# Mystery Old Lighting Item - what is it?



## jeffo (Feb 17, 2011)

Hello, 

My wife and a friend recently found this item while excavating a basement site. The marking on the side of the glass is the Hazel Atlas Glass "HA" logo. The strip between the two glass jars/bulbs is copper. The glass is pretty much opaque but when held up to a light box it doesn't appear that there's anything inside the glass (e.g., filaments or anything). Can anyone help identify this item? Thanks for any assistance....


----------



## MDShunk (Jan 7, 2007)

Hazel Atlas made jars for so many things in the depression era, but I don't think that one has anything to do with lighting. It may be a piece of laboratory equipment.


----------



## MDShunk (Jan 7, 2007)

Post your question at www.antiquesockets.com If it has anything to do with lighting, they'll know.


----------



## racerjim0 (Aug 10, 2008)

Float for a sump pump---maybe


----------



## dmxtothemax (Jun 15, 2010)

Could it be part of a high voltage fuse ?
Like the ones used up on power poles.


----------



## RePhase277 (Feb 5, 2008)

If I caught my friend excavating my wife's "basement", that would be the thing I bludgeoned them to death with:laughing:


----------



## tufts46argled (Dec 23, 2007)

My first thought was some type of mercury switch!


----------



## erics37 (May 7, 2009)

Looks like a 1930s dual butt plug.


----------



## MDShunk (Jan 7, 2007)

erics37 said:


> Looks like a 1930s dual butt plug.


Doubtful, but I'm no authority. We'll have to ask someone who was alive back then. 

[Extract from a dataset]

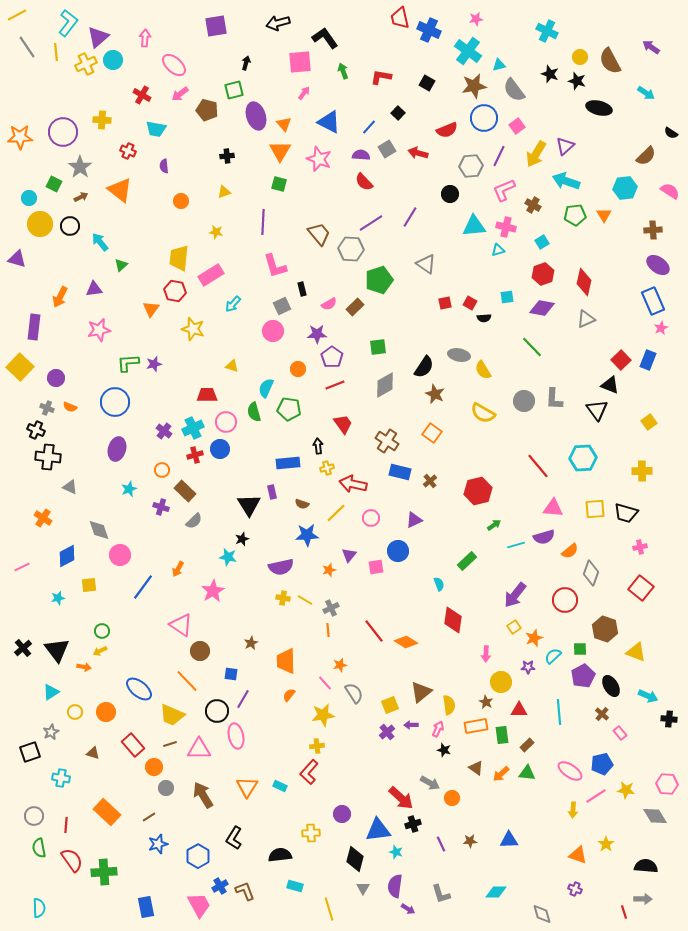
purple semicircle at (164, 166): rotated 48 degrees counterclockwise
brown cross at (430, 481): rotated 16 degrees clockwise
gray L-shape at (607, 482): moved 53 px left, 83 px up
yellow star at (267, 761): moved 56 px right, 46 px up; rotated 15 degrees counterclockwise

Joe Tedesco, can you confirm or deny if this is a dual butt plug?


----------



## BBQ (Nov 16, 2010)

MDShunk said:


> Doubtful, but I'm no authority. We'll have to ask someone who was alive back then.
> 
> Joe Tedesco, can you confirm or deny if this is a dual butt plug?



Damn near choked on my coffee ... :laughing:


----------



## HARRY304E (Sep 15, 2010)

MDShunk said:


> Doubtful, but I'm no authority. We'll have to ask someone who was alive back then.
> 
> Joe Tedesco, can you confirm or deny if this is a dual butt plug?


Good one....:laughing::laughing:


----------



## Wirenuting (Sep 12, 2010)

erics37 said:


> Looks like a 1930s dual butt plug.


I wasn't going to be the one to say that,,, But,, it looks like what a Dr used back then to treat female histeria.


----------